# [ПРЕДЛОЖЕННЫЙ ОТРЫВОК]
((

Очень тяжкое впечатление незадолго до смерти произвел на него провал "Бани" – провал среди друзей. Он страшно был увлечен этой вещью, верил в нее, всё ходил читать куски Мейерхольду, и Мейерхольд был в восторге. Маяковский считал, что это – начало нового театра, новой революционной драматургии и прочее. Мы с Норкой были на домашнем чтении "Бани", скромно сидели на тахте в уголку и молчали, а Асеев и другие высказывались. Маяковский прочел с запалом, шикарно. Нам очень не понравилось, но мы, конечно, не показывали – а господа друзья критиковали по всем правилам, серьезно и как-то вяло. Видно было, что Маяковский ожидал восторга и был озадачен. В последующие дни он говорил: "завидуют, сволочи". И был страшно огорчен.
С нами он вообще был очень откровенен, потому что мы были только провинциальные дурочки, а не литераторы. Ему было у нас хорошо, весело и просто.
Л. Ю., прилетев на самолете после самоубий-
(Продолжение записи на корешке следующей тетради):
6 октября 41. ства, всячески терроризовала Нору. Она пришла к ней в день похорон и сказала, что Полонской не следует идти на похороны, т. к. это будет тяжело для Володиной матери. Она настояла на том, чтобы Нора отказалась от своей части наследства – тоже, якобы, для матери.
* * *
10/I 43. …в нищете горе переносить гораздо легче, чем среди комфорта. Никакой труд, самый вдохновенный, не в силах так занять голову, как нищий быт.
Может быть, потому в Ташкенте мне много легче – душевно – чем было в Ленинграде.
19/V. Читала Шолохова (в "Правде"). Нет. Описание людей, описание природы, описание разговоров… Хорошее описание – это только первая стадия художества. Высшая: не описать предмет, а чтобы он сам присутствовал на странице.
И точность в выполнении заданий! Нет, нет.
20/V 43. Утром в ЦД, у Н. Я. за рукописями. Теперь она уже всегда раздражает меня. Она (как и, напр., С. А. Толстая – на которую она нисколько не похожа) есть нечто паразитическое, и этого я не могу вынести. И та и другая жили только чужой душой. С. А. была великой труженицей – но душевный паразитизм привел ее к истерии, насильничеству, гнусности; Н. Я. – умна, тонка, все понимает – и не способна трудиться ни на волос, ничего не умеет, ничего не хочет уметь, чувствует себя ровней А. А. и О. Э. – и отсюда смешные претензии при совершенном ничтожестве.
У Лиды. Какую беспомощность я всегда чувствую, какую преграду между людьми. Тата [дочка Лиды] погибает от tbc. Лида в этом виновата – кругом. Но научить ее тому, что я знаю так хорошо, невозможно: пробовала еще во время Татиного тифа – не доходит. А теперь молчу, потому что ей и без того тяжко.

))

# [ИСХОДНЫЕ ДАННЫЕ]
((

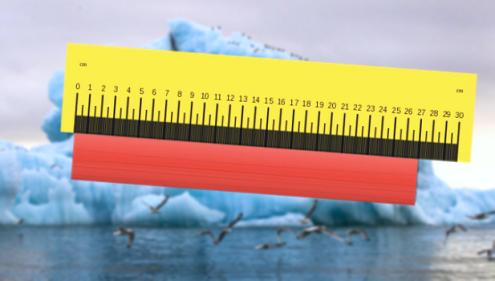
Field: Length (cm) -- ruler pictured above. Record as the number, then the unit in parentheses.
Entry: 27 (cm)
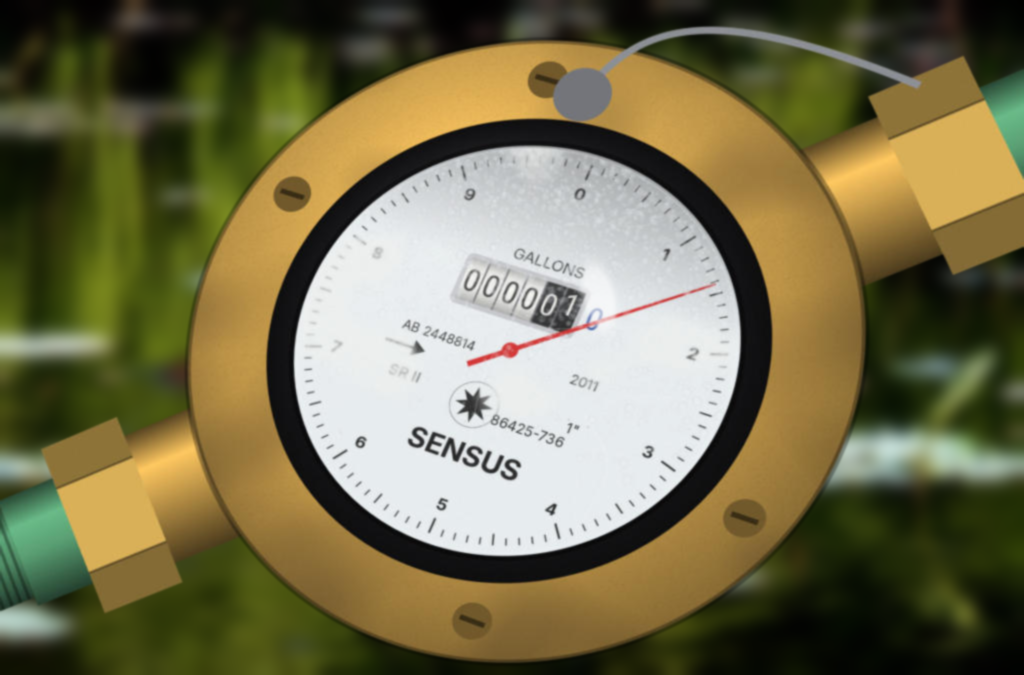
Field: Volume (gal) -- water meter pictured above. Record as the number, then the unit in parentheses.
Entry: 11.4 (gal)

))

# [ЦЕЛЬ УПРАЖНЕНИЯ]
Где, согласно предложенному отрывку, автору записи от 10/I 43 душевно много легче, чем было в Ленинграде?

# [РЕШЕНИЕ ЗАДАНИЯ]
В Ташкенте.